L’annonce de la fin des indemnisations, par les chasseurs, des dégâts faits par le gibier comme le sanglier, est un discours qui est inacceptable pour les agriculteurs du Lot.
ActuLot – La vie quercynoise n°4095 du jeudi 9 mai 2024
© M-F Plagès

Dans le Lot, le climat est tendu entre les agriculteurs et les chasseurs. En effet, ces derniers expriment leur mécontentement par les voix de Christophe Bonnet et Thierry Noireau, de la FDSEA. Ils sont en désaccord total avec la fédération de chasseurs du Lot qui a pris selon leurs dires une décision sans concertation.
Dernièrement ils ont été mis devant le fait accompli : plus d’indemnisations pour les dégâts causés par les sangliers dans les champs de maïs.
Une surpopulation de sangliers
Dans le département, la prolifération des sangliers est un vrai fléau. Impossible de les comptabiliser mais les prélèvements sont passés de 4 900 en 2022 à plus de 10 000 en 2023. Traditionnellement c’est la fédération de chasse qui indemnise les agriculteurs dont les cultures ont été attaquées. Pour 2023 le montant s’élève à 800 000 €.
Averti par des agriculteurs la FDSEA, s’étonne d’une décision unilatérale qui pose question. Le changement vient du fait que la fédération de chasse propose aux agriculteurs de renoncer aux indemnités en échange de clôtures électriques fournies gratuitement par les chasseurs et de signer une décharge pour la non-indemnisation en cas de dégâts. De plus, si les agriculteurs ne protègent pas leur culture, la société de chasse acterait un abattement de 50 à 80 %.
Les agriculteurs sont mécontents
« C’est un travail énorme de clôturer le maïs et ce n’est pas faisable partout. Ca demande du temps, de surveiller régulièrement, sur une période qui s’étend de mai à octobre, et en contrepartie, si on a des dégâts on ne serait pas indemnisé, pour nous c’est inadmissible. On le sait très bien les clôtures n’arrêteront pas les sangliers. Aujourd’hui nous avons un seul mot d’ordre : ne pas signer » s’insurgent d’une voix unanime les syndicalistes farouchement opposés à cette mesure. D’habitude l’entente entre chasseurs et agriculteurs se passe bien mais là c’est la goutte d’eau qui fait déborder le vase.

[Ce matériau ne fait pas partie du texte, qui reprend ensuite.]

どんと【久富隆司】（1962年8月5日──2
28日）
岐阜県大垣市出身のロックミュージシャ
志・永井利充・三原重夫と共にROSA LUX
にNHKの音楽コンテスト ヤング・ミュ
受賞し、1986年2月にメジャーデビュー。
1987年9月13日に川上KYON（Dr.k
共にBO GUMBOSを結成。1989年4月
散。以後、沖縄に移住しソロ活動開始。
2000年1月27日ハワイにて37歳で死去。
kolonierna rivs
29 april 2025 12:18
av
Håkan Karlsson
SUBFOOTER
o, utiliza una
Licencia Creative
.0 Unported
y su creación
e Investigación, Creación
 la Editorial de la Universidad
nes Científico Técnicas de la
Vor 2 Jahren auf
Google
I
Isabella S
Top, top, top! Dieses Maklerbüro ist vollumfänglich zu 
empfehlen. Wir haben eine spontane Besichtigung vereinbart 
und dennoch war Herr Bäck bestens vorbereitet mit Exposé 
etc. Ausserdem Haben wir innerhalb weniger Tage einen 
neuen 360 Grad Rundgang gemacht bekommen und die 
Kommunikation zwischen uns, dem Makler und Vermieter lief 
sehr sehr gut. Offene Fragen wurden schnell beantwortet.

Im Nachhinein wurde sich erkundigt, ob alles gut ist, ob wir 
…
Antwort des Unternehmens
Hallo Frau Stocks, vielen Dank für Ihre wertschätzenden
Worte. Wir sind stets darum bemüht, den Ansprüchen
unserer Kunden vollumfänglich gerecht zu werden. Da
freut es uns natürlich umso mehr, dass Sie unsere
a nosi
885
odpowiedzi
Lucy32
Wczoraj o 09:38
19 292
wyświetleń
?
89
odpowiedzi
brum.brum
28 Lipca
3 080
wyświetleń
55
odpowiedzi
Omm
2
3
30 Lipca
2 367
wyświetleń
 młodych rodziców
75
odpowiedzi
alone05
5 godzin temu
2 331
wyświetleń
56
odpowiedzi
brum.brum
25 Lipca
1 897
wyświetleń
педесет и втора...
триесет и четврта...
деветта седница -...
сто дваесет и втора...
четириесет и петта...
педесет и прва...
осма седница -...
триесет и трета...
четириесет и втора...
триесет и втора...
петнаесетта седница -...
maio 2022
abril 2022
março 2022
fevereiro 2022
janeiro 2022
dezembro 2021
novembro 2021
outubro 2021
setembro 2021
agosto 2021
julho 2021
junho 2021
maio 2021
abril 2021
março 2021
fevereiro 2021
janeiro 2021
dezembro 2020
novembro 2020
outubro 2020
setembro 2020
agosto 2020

La fédération de chasse s’explique
Michel Bouscary, président de la fédération de chasse dans le Lot argumente cette décision « l’an dernier nous avons accusé un déficit de 400 000 € dû à l’augmentation des sangliers prélevés. Il existe plusieurs solutions, prélever plus de sangliers et protéger les cultures. Si les clôtures sont posées correctement il n’y a pas de dégâts. Là où le bât blesse c’est que certains agriculteurs sont très réticents au choix de cette mesure. Mais si on continue comme ça, on met la clé sous le paillasson ».
Avec les deux actions combinées, prélèvement et protection des cultures, la fédération de chasse espère limiter les dégâts. Il est même question de pouvoir former des agriculteurs au piégeage des sangliers. « La population de sangliers est énorme sur le territoire. Avec les hivers doux la sélection naturelle ne se fait plus. Mais tout est mis en place tant au niveau de la fédération que la protection des cultures pour tenter de contenir et les sangliers et les dégâts. Je l’assure le dialogue reste ouvert avec les agriculteurs » conclut Michel Bouscary.